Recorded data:

┏━━

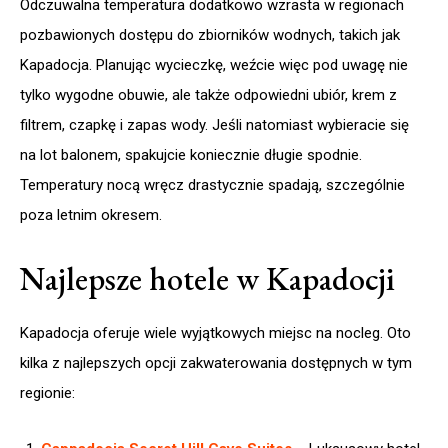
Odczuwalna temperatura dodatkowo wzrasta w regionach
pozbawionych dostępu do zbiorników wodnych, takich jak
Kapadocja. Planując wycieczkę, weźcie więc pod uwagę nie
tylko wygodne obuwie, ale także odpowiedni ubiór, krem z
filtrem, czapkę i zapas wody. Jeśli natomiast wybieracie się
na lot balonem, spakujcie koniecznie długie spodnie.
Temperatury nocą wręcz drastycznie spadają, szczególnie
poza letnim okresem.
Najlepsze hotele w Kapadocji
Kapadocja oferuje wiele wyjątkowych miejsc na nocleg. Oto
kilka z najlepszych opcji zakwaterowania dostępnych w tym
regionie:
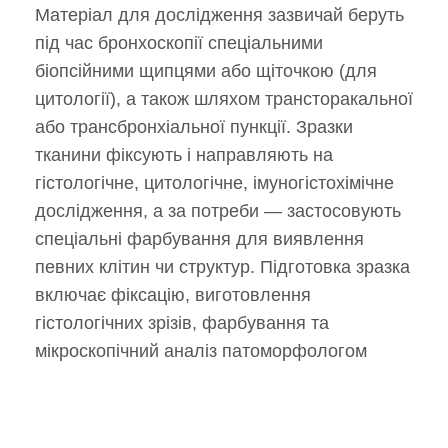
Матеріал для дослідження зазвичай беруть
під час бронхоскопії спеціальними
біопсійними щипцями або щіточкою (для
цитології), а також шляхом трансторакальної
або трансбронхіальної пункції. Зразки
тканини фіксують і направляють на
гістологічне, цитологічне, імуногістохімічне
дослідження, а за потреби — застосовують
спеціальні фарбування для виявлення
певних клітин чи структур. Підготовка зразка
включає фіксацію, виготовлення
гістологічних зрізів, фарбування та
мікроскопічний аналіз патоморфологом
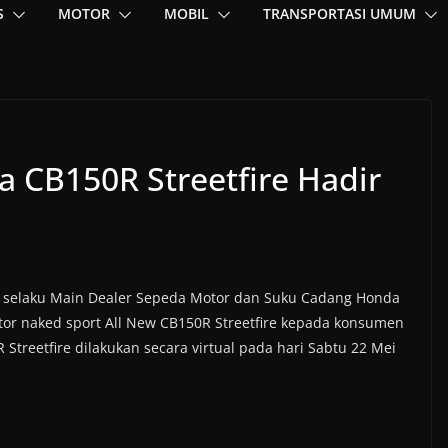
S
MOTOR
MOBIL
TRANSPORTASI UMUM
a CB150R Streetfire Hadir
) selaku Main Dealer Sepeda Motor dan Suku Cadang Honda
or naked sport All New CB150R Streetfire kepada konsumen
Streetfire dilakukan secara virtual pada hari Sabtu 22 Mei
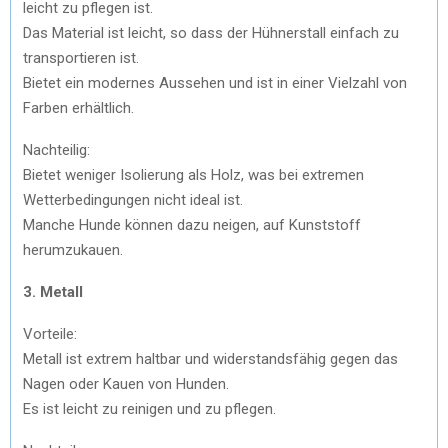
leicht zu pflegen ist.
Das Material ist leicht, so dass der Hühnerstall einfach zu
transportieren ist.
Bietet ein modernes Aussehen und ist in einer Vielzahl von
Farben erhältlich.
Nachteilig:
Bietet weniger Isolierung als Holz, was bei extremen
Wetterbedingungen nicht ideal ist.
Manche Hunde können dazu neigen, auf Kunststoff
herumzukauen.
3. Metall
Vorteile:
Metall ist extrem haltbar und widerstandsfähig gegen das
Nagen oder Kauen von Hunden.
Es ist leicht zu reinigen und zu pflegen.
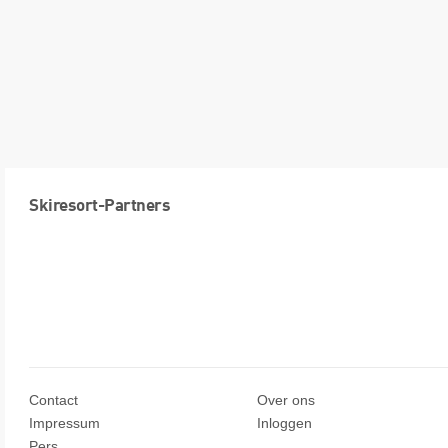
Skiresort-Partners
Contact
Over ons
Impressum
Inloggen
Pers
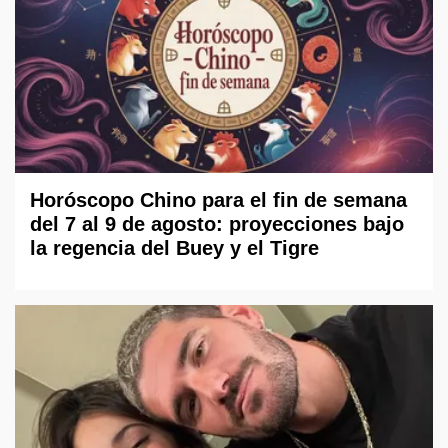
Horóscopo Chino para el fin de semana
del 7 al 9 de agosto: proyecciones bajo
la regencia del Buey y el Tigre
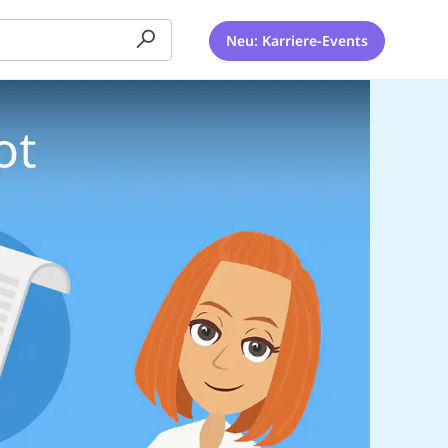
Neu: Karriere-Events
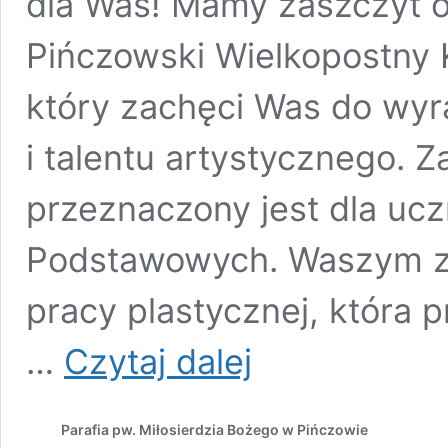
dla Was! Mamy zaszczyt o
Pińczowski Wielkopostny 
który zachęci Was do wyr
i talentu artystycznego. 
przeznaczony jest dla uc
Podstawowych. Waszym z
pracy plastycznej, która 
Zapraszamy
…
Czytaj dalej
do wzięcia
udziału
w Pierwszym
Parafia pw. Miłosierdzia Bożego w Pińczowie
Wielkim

┗━━
┏━━

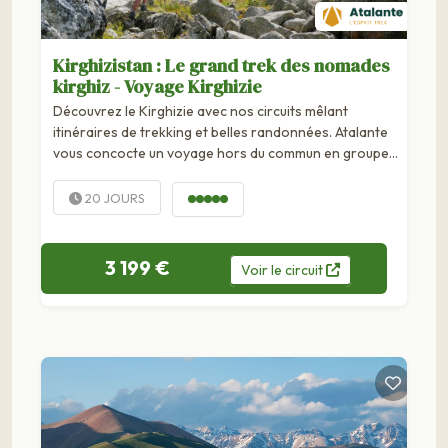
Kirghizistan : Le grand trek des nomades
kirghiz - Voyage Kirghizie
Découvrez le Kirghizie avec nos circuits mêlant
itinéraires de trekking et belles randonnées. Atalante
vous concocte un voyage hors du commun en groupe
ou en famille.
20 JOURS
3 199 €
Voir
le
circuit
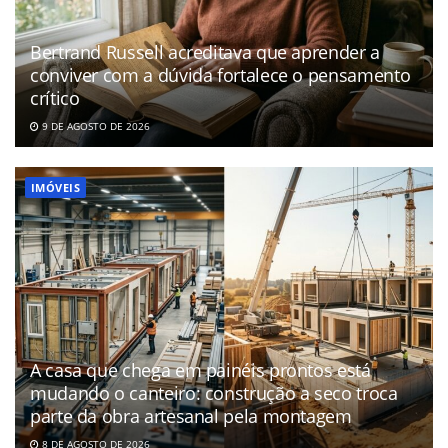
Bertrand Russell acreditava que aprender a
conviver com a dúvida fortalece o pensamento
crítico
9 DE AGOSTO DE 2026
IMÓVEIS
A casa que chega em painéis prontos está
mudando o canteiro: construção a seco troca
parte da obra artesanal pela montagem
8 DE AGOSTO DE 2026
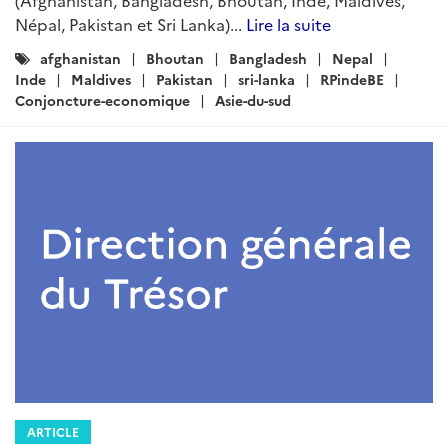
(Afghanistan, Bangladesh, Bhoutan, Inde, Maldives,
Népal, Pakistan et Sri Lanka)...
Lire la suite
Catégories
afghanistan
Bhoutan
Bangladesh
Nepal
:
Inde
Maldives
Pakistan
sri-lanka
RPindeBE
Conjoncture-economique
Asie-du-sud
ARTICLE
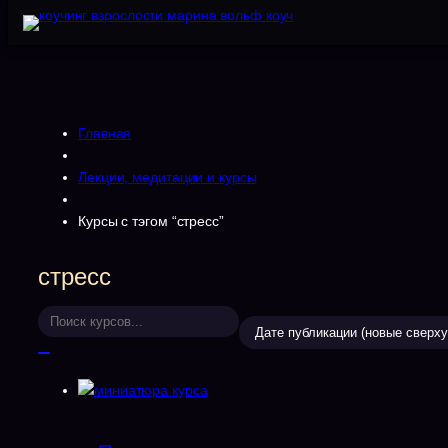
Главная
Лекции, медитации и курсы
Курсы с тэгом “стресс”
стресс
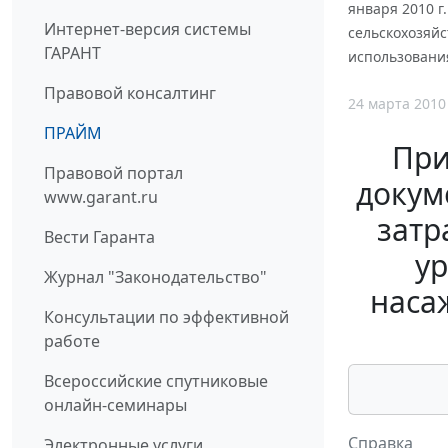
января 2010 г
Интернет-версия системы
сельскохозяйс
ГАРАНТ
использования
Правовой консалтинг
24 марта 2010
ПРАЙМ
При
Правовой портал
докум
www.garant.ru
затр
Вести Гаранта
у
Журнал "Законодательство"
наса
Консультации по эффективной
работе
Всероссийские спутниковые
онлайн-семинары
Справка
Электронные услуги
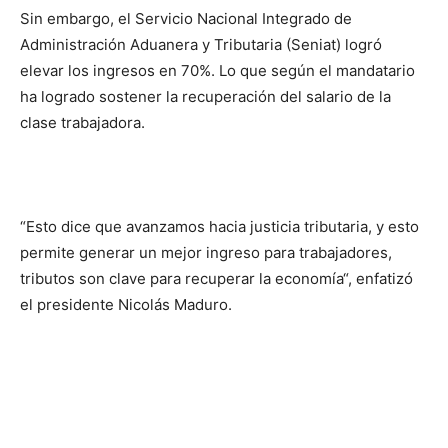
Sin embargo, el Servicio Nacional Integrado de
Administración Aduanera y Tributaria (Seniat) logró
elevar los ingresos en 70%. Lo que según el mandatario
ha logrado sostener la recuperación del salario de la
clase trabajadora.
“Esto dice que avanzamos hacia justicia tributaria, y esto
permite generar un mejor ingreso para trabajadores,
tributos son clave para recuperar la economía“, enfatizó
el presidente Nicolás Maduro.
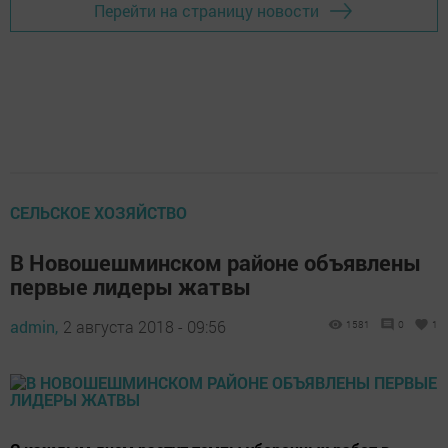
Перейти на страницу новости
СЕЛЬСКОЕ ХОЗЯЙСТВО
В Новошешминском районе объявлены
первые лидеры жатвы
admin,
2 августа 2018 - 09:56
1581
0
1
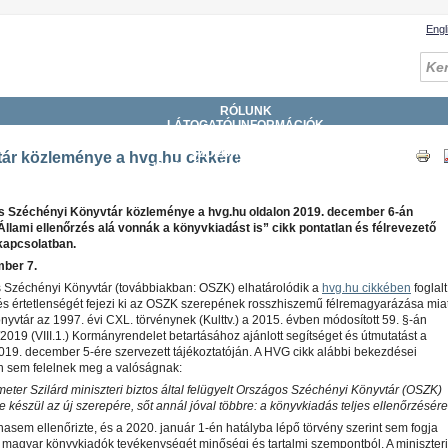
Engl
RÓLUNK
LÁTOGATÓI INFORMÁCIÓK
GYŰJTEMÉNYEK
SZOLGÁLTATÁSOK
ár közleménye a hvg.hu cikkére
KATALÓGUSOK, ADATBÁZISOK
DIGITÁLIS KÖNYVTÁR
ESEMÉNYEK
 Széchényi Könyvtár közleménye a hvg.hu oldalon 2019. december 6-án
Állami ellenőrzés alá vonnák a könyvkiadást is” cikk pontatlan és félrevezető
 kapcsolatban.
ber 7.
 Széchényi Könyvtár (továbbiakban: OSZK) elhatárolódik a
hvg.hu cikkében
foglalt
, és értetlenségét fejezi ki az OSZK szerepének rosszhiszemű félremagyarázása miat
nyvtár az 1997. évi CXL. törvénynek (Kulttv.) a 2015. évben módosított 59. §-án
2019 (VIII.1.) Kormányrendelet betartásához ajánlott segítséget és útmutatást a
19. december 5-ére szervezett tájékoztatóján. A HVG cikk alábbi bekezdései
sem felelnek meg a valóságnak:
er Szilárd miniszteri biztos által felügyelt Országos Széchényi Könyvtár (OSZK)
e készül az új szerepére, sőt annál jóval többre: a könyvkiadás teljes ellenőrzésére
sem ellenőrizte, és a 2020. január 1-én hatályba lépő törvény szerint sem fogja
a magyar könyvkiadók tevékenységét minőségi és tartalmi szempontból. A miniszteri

┗━━

■ **GOAL OF THE EXERCISE**: Nothing except the lines from the one containing "Odczuwalna temperatura dodatkowo" through the one containing "TRANSPORTASI UMUM" should appear in the answer, exactly as above and without pictures.

■ **TASK SOLUTION**:
Odczuwalna temperatura dodatkowo wzrasta w regionach
pozbawionych dostępu do zbiorników wodnych, takich jak
Kapadocja. Planując wycieczkę, weźcie więc pod uwagę nie
tylko wygodne obuwie, ale także odpowiedni ubiór, krem z
filtrem, czapkę i zapas wody. Jeśli natomiast wybieracie się
na lot balonem, spakujcie koniecznie długie spodnie.
Temperatury nocą wręcz drastycznie spadają, szczególnie
poza letnim okresem.
Najlepsze hotele w Kapadocji
Kapadocja oferuje wiele wyjątkowych miejsc na nocleg. Oto
kilka z najlepszych opcji zakwaterowania dostępnych w tym
regionie:
Матеріал для дослідження зазвичай беруть
під час бронхоскопії спеціальними
біопсійними щипцями або щіточкою (для
цитології), а також шляхом трансторакальної
або трансбронхіальної пункції. Зразки
тканини фіксують і направляють на
гістологічне, цитологічне, імуногістохімічне
дослідження, а за потреби — застосовують
спеціальні фарбування для виявлення
певних клітин чи структур. Підготовка зразка
включає фіксацію, виготовлення
гістологічних зрізів, фарбування та
мікроскопічний аналіз патоморфологом
S
MOTOR
MOBIL
TRANSPORTASI UMUM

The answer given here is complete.